When SS come over, we tell them about milestones that they maybe missed while they were gone and so now every time they are over, SS14 asks "So what can BS1 do now?"

I really could not have pictured a better relationship between them. Hopefully that will not change in the future!!

Thetis's picture

Aww thats great! Older kids can be so understanding about things like that! I'm happy for you! Its gotta make you feel more like part of the family eh?

stepmom31's picture

SS10 and SD11 seemed genuinely happy to have a little sibling. I think SS10 was relieved it was a girl, because he is still a bit of a baby and doesn't want to share his toys etc. SD11 is really enthusiastic about helping and being a good-big sister.
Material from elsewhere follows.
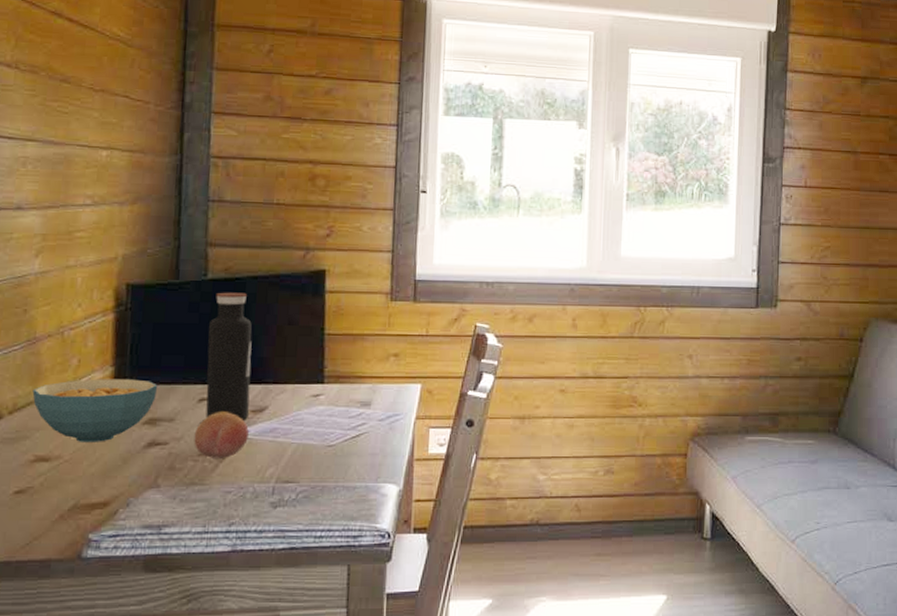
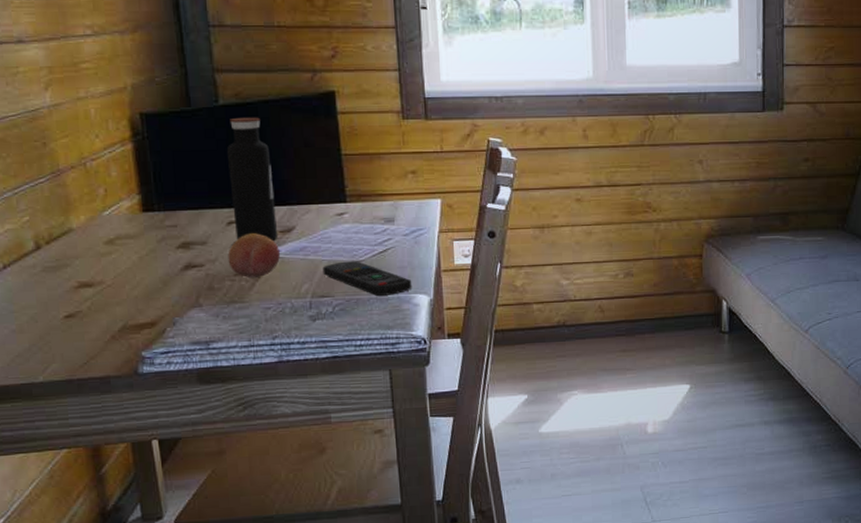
cereal bowl: present [32,379,158,442] -> none [65,206,186,268]
remote control: none [290,445,382,484] -> present [322,261,412,296]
We got them used to the idea that they'd have a sibling from early on, but did not inform them until more than halfway through the pregnancy. They needed a lot of reassurance that "daddy loves them all equally", to counter anything negative BM was saying.

Having dad (or grandma) around to say, "When you were a baby I (or your mom) did that for you too" when they are jealous has also been helpful. Mentally prepare yourself for hearing about when SD was a baby, it might stir up some emotions in you.

Hitting should be absolutely unacceptable, doesn't matter whose baby is being hit. SD should be disciplined reasonably (by you and her dad together) for her age, 4 is old enough to understand that hitting hurts.

Lastly, every single pain seems worth it when your bundle of joy finally arrives. Keep strong!